O revisor seguiu integralmente o voto do relator do julgamento do petista, o desembargador João Pedro Gebran Neto, que inaugurou a sessão histórica com um voto de três horas e meia pela condenação de Lula a 12 anos e um mês de cadeia.

Na sequência, o desembargador Victor Luiz dos Santos Laus também votou pela mesma pena a Lula, formalizando a decisão unânime dos membros do Colegiado de segunda instância.

“O TRF-4 já dispõe de uma súmula que dispensa maior argumentação”, anotou Paulsen ao apontar para a necessidade do cumprimento da pena em regime fechado imposta ao réu.

Para deixar a situação clara, o desembargador Leandro Paulsen lembrou que. “É de se dizer que essa turma passou a adotar o entendimento pela execução da pena a partir do exaurimento da segunda instância. E por que isto? Porque o exaurimento da segunda instância exauri também o juízo de culpabilidade, se o crime ocorreu ou não, quem são os seus autores, se houve ou não culpa. Portanto, os elementos necessários para uma condenação se exauri na segunda instância.”, esclareceu.

Pulsen lembrou que a inauguração do entendimento do TRF-4 precedeu a regra em vigor no Supremo “Essa turma adotou, antes mesmo da modificação do entendimento do Supremo Tribunal Federal, a posição de que se tinha que dar início à sentença, independentemente da pertinência de recursos excepcionais.”
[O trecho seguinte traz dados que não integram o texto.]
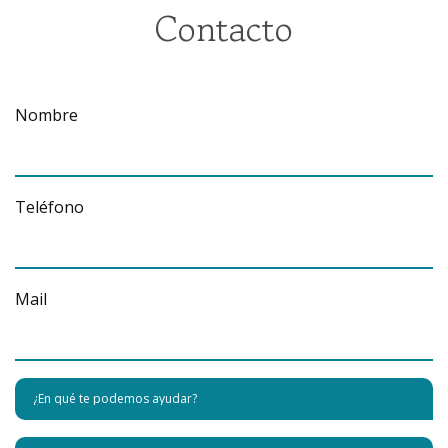
Contacto
Nombre
Teléfono
Mail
“Determino, então, com fundamento na Súmula 122, que assim que exaurida a segunda instância, que se oficie ao juízo de primeiro grau para que dê, sim, início ao cumprimento da pena.”, assinalou o desembargador.

Isto significa que somente os ministros do Supremo Tribunal Federal podem livrar Lula da prisão. O petista já teve um pedido de habeas corpus preventivo negado pelo Superior Tribunal de Justiça.